* **Complete the following**:
1. Translate into Spanish this sentence from the forum post: "my bike is a 2013 foreman with a lift and some tires"
2. According to the forum post, how long does it take for power to return after the bike cuts off?
3. List every figure in the forum post that gives an amount of time, such as hours or minutes, and state what each one refers to.

* **Page extract**:
# help all input needed



## UGAfan12 (Feb 21, 2014)

hey guys, this is the second time this has happened to me and im getting worried 
my bike is a 2013 foreman with a lift and some tires 
so ill be riding and the dash will start blinking (as in its losing power, not blinking) it goes in little spurts ill lose display, than it will just cut off i just loose power too everything, now i would this this is electrical completely -but at the same time the dash starts cutting off it backfires and sometimes it feels like its loosing compression sometimes- is this because its losing power and therefor its not getting the right amount of fuel from injectors? or could it be internal?. another note- i only went below the exhaust once and it wasnt "right" before this started happening i kept it pegged too when going deep, also you should know eariler in this bikes life it got a LITTLE bit of water in the intake and in the airbox but this was at 15 hours now im at 33hrs and i did a oil change after(but honestly i wouldn't take that into consideration. WHEN IT DOES CUT OFF ITS ABOUT 15 MIN TILL I GET POWER AGAIN THAN IT WILL STILL ACT A LITTLE FUNKY , i have noticed this second time it was worse and it kept flashing and having the wrong amount of fuel on the way home (the first time i kept riding through water for a lil bit and rode home and it did not act funky) so some of my questions for you wise guys out there is as follows- 
-is it electrical or is it mechanical (inside engine)

* **Collected data**:
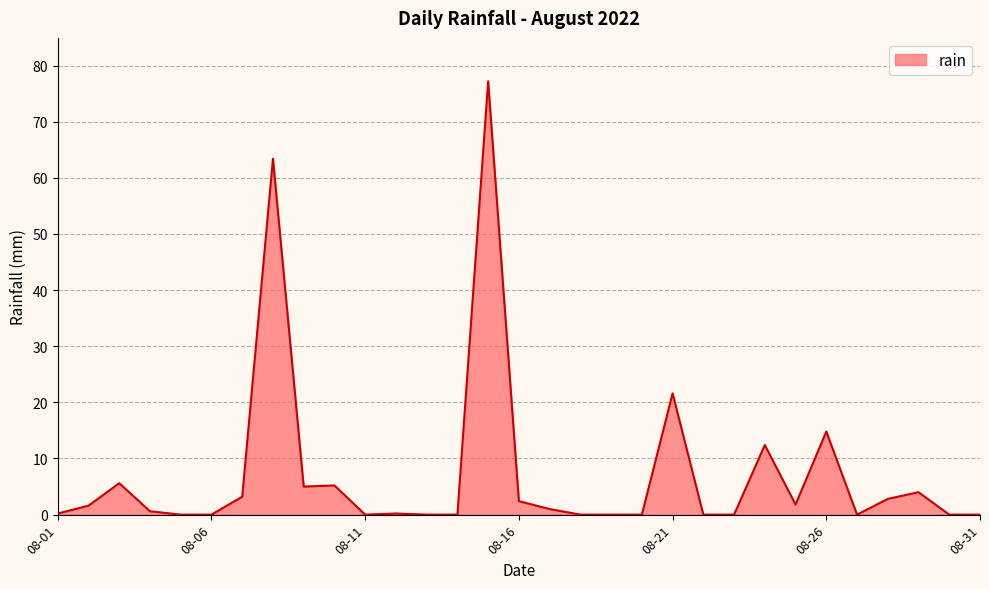

What is the sum of all values?

223.0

* **Solved problems**:
1. Mi moto es una Foreman 2013 con un kit de elevación y unos neumáticos.

2. About 15 minutes.

3.
- 15 hours: the bike's running time when a little water got into the intake and airbox
- 33 hours: the bike's current running time
- About 15 minutes: the time until power returns after the bike cuts off